Form Submission

D

degmsb

With Java script when a user hits submit on a form on my site, is it
possible to take the values from the form and submit them to another
form on another Url without the user who submitted the form on my site
knowing?

Essentially ones the user on my site hits submit they would get a thank
you page but on the back end I want to take the values from the form
and submit them to a form on another url on another site

Please help.

Thank you.
 
D

David Dorward

With Java script when a user hits submit on a form on my site, is it
possible to take the values from the form and submit them to another
form on another Url without the user who submitted the form on my site
knowing?

Whenever you say "Do X without the user knowing" then you are probably
trying to do something you shouldn't be.
Essentially ones the user on my site hits submit they would get a thank
you page but on the back end I want to take the values from the form
and submit them to a form on another url on another site

No. You can't get the user's browser to make an HTTP request to another site
without it being obvious to the user (i.e. opening a new window or leaving
your site in the main window).
 
V

VK

With Java script when a user hits submit on a form on my site, is it
possible to take the values from the form and submit them to another
form on another Url without the user who submitted the form on my site
knowing?

Essentially ones the user on my site hits submit they would get a thank
you page but on the back end I want to take the values from the form
and submit them to a form on another url on another site

It is not a JavaScript question, pure HTML:

....
<iframe name="dumpster" src="foobar.html"
width="10" height="10" style="display:none">
....
<form name="frm1" action="toOtherURL" target="dumpster">
....
</form>

To others: this is so well known trick that there is no sense to hide
it.
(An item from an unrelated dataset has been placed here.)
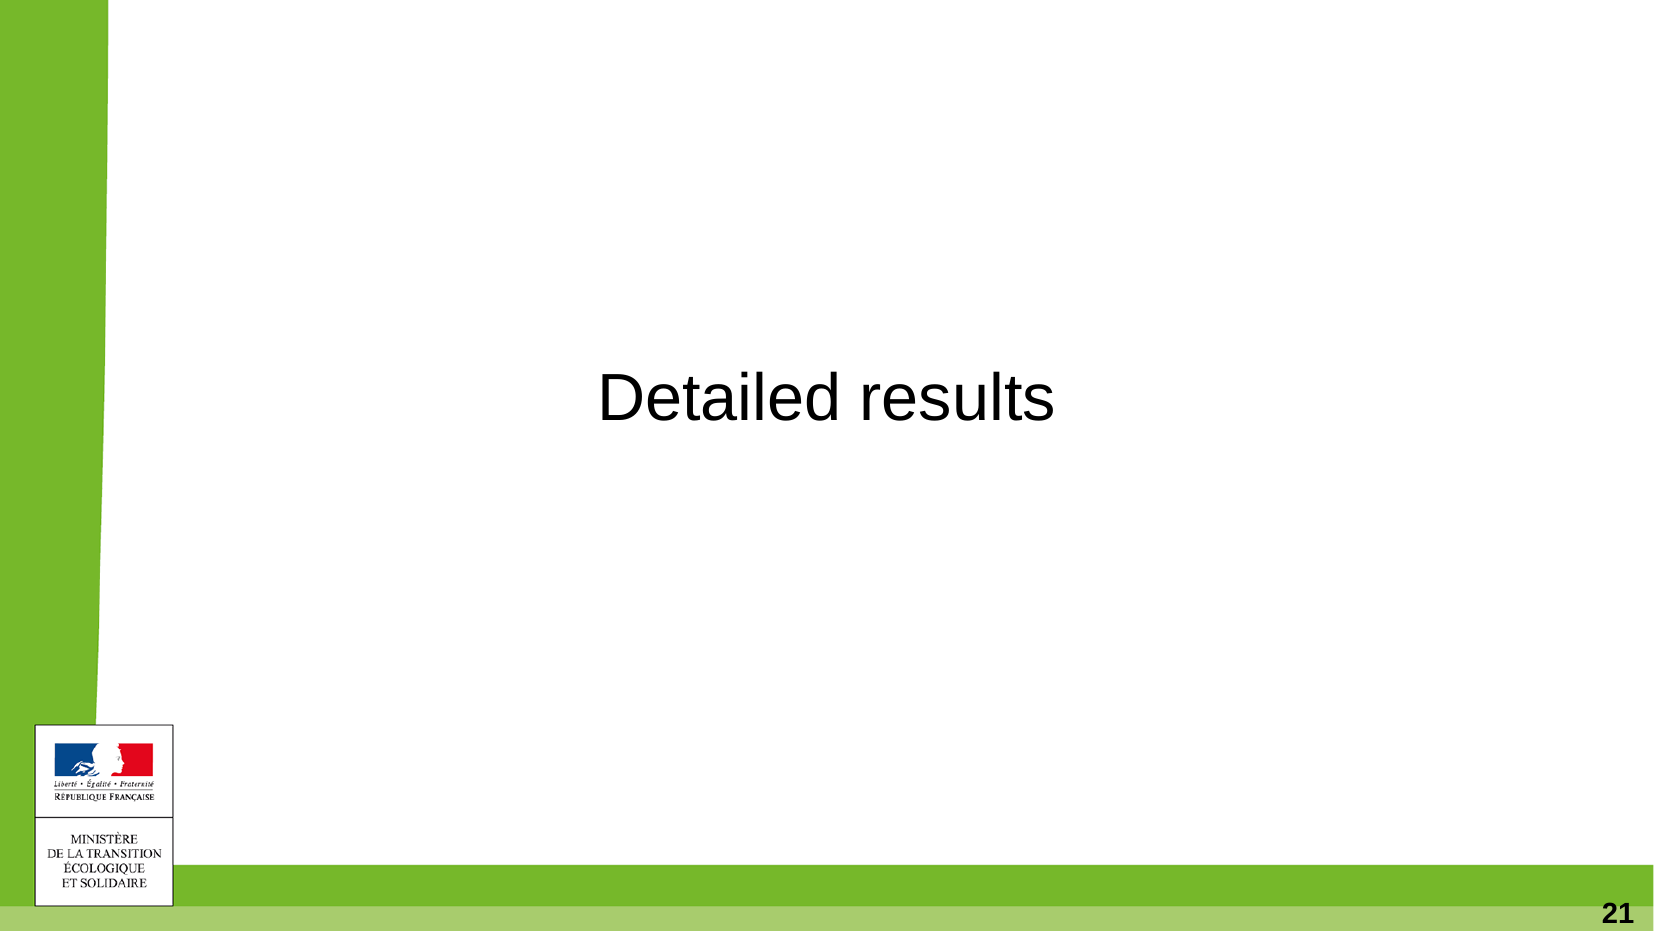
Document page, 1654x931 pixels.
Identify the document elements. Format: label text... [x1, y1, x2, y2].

picture [0, 0, 1654, 931]
subtitle Detailed results [82, 37, 1571, 758]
Better show it here rather than let learn it "from the street" :).

One can get a "revenge" when OP will ask to get data back and forth
between body and iframe (this is always the second question :)
 
D

David Dorward

<iframe name="dumpster" src="foobar.html"
width="10" height="10" style="display:none">
...
<form name="frm1" action="toOtherURL" target="dumpster">

Wouldn't work. The user wouldn't get the thank-you page.
 
D

degmsb

David -

My reason for this is that I runs several directories. I want to allow
users to submit at one and also choose to get a submission in the other
directories I run. But I do not want them to see all the back end
processing to submit to the other directories I run I just want to show
them a thank you page and then have the submission happen to the other
directories on the back end.

Any idea on how I can accomplish this?
 
E

Evertjan.

wrote on 26 feb 2006 in comp.lang.javascript:
My reason for this ....

"this"?

Please quote what you are replying to. This is usenet not email.

If you want to post a followup via groups.google.com, don't use the
"Reply" link at the bottom of the article. Click on "show options" at the
top of the article, then click on the "Reply" at the bottom of the article
headers. <http://www.safalra.com/special/googlegroupsreply/>
 
D

David Dorward

My reason for this

Reason for what? http://www.safalra.com/special/googlegroupsreply/
is that I runs several directories. I want to allow users to submit at
one and also choose to get a submission in the other directories I run.
But I do not want them to see all the back end processing to submit to the
other directories I run I just want to show them a thank you page and then
have the submission happen to the other directories on the back end.

Any idea on how I can accomplish this?

Store a list of submissions you have to send to other severs in a database
and then fire them off in batch as a cron job at a later time (perhaps
hourly).
 
V

VK

David said:
Wouldn't work. The user wouldn't get the thank-you page.
I just want to show them a thank you page
and then have the submission happen to the other
directories on the back end.

If I got it right then the "Thank you" message is displayed on the main
page - even before the submission happened. That is a trivia to show
something onsubmit with a minimum of scripting. Of course it is more
robust to have some script running onload in the server response (in
case of submission failure).

In a similar situation with cross-domain account management I simply
used borderless iframes with forms:- CSS'ed on the main page so
visually it was like one page. Plus "status" iframe at the bottom where
all submissions go. The beauty of it what it is mostly functional even
with JavaScript disabled. Of course a control over involved domains is
needed so all forms would have the needed layout and style.